= Instructions to follow =
Pick up the passage on Italy's Insurance Ombudsman where it stops and write what comes next.

= Excerpt =

= = =

Within the Italian framework, the new body, established by Ministerial Decree No. 215 of 6 November 2024 of the Ministry of Enterprises and Made in Italy, completes a process initiated years ago at the European level and progressively implemented by the Italian legislator, aimed at ensuring a specialised system of out-of-court protection in relationships between intermediaries and clients. The relevant regulatory framework, strongly influenced by Directive (EU) 2016/97 on insurance distribution (IDD), the Private Insurance Code and the Consumer Code, outlines a system which, while grounded in pre-existing models, introduces elements of functional adaptation to the specific features of insurance relationships, characterised by greater technical complexity and the involvement of multiple actors, including undertakings, intermediaries, brokers, agents and, not least, consumers.

The establishment of the Insurance Ombudsman must therefore be understood within this context and within the logic of the “third ADR pillar” of independent authorities, alongside those already consolidated in the banking and financial sectors.[4] This responds both to requirements of rationalisation and systemic coherence, and to the need to rebalance the informational and contractual asymmetries that characterise the insurance market, which in recent years has expanded well beyond the scope of mandatory risk coverage to encompass innovative and technologically advanced sectors.

= = =

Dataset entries
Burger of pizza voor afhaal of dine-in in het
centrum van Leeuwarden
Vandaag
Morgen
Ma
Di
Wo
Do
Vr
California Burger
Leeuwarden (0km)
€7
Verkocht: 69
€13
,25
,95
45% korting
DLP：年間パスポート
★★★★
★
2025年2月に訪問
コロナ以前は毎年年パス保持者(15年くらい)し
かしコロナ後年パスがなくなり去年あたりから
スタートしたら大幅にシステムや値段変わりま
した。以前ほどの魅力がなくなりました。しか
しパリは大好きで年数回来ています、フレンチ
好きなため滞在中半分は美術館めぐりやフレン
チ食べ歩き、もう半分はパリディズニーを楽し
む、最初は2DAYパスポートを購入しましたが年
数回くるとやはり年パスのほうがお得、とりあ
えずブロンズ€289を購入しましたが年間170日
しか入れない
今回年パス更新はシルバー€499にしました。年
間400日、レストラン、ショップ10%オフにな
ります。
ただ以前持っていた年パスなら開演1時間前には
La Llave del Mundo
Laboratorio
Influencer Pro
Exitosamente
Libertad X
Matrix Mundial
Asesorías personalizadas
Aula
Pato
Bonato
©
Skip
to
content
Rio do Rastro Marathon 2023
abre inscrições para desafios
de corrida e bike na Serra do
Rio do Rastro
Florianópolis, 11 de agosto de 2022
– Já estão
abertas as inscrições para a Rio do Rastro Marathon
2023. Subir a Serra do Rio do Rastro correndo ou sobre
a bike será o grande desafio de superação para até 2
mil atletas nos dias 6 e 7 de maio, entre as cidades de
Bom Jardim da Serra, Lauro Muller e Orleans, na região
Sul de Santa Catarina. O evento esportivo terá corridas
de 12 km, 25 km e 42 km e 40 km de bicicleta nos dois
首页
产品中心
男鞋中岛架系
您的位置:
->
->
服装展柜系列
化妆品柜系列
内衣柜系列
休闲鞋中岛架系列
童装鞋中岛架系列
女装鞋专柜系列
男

= = =

= Written answer =
In the Spanish experience – where attention to out-of-court dispute resolution mechanisms has deeper historical roots[5] – the current framework partially overlaps with the Italian one, particularly with regard to the tripartite allocation of competences to the complaints services of the Banco de España (for banking disputes), the Comisión Nacional del Mercado de Valores (CNMV) (for financial disputes), and the Dirección General de Seguros y Fondos de Pensiones (DGSFP) (for insurance matters). In particular, the DGSFP manages its complaints service, which examines claims submitted by consumers against insurance undertakings, intermediaries and pension funds.

In this regard, it should be noted that Law No. 10 of 2025 has recently amended the system for the protection of financial consumers originally established by Law No. 44/2002,[6] including the procedures for submitting complaints to the aforementioned bodies.[7] Moreover, a further reform concerning out-of-court dispute resolution in insurance, banking and financial matters has long been pending final approval.[8] This reform would entail the transfer of such functions from the respective supervisory authorities to a single body, namely the Independent Administrative Authority for the Protection of Financial Consumers (Autoridad Administrativa Independiente de Defensa del Cliente Financiero),[9] an entity independent from the supervisory authorities and entirely lacking coordination with them.

The current parliamentary debate revolves around whether to confirm this solution or, as advocated by the supervisory authorities themselves, to adopt at least a «twin peaks» model,[10] considered more effective than the proposal currently under consideration and, moreover, closer to the hybrid Italian model.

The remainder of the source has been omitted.